** Start of Listed entries **

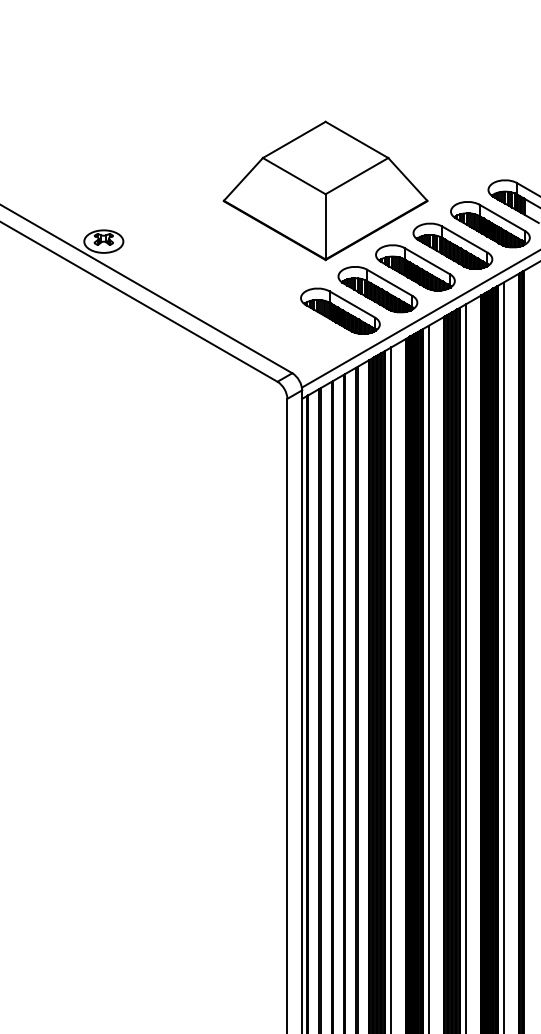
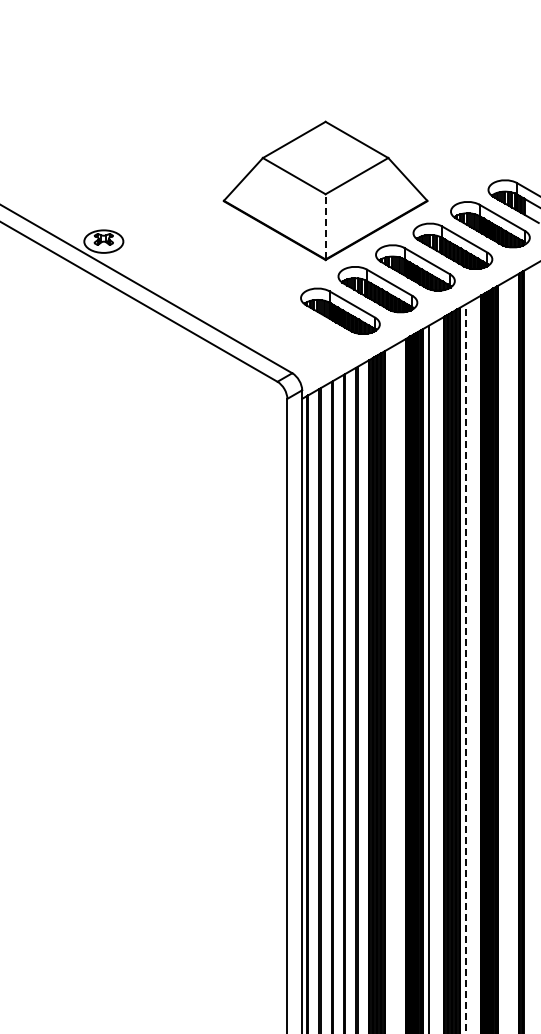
line at (325, 226): solid -> dashed
line at (419, 319): present -> none
line at (503, 656): present -> none
line at (466, 668): solid -> dashed
line at (391, 688): present -> none
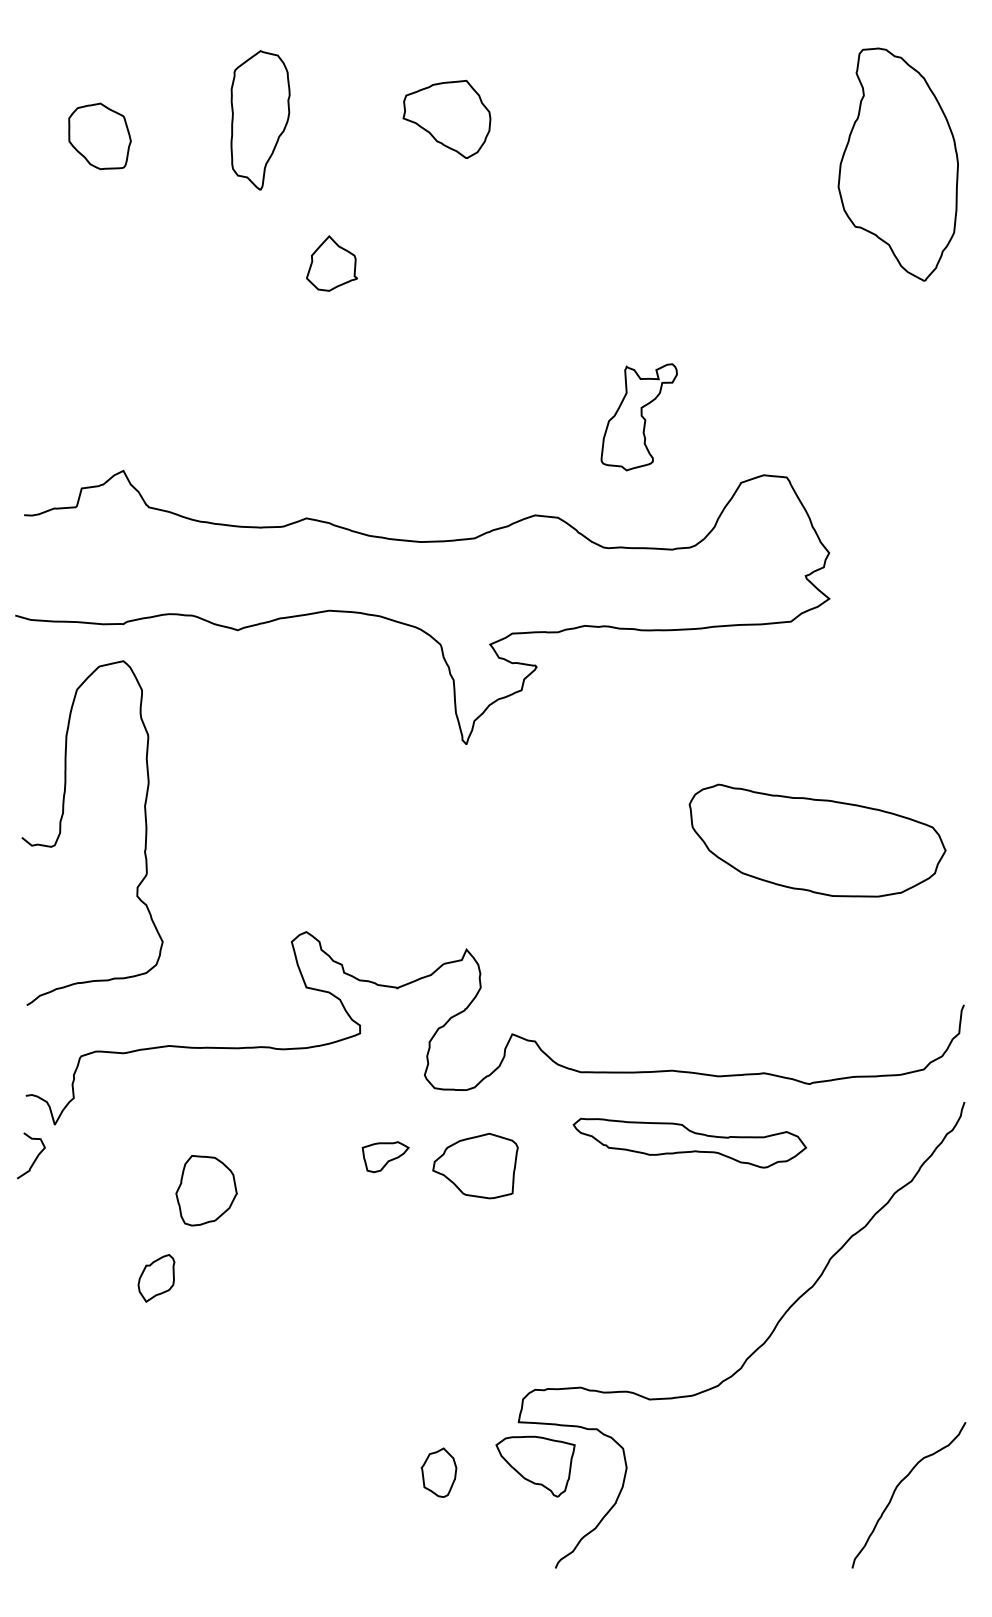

** End of Listed entries **

Your objective. Rewrite these lines, substituting "continuous" for every "solid" and changing nothing else. Leave the pictures out of your answer.

Solved exercise.
line at (325, 226): continuous -> dashed
line at (419, 319): present -> none
line at (503, 656): present -> none
line at (466, 668): continuous -> dashed
line at (391, 688): present -> none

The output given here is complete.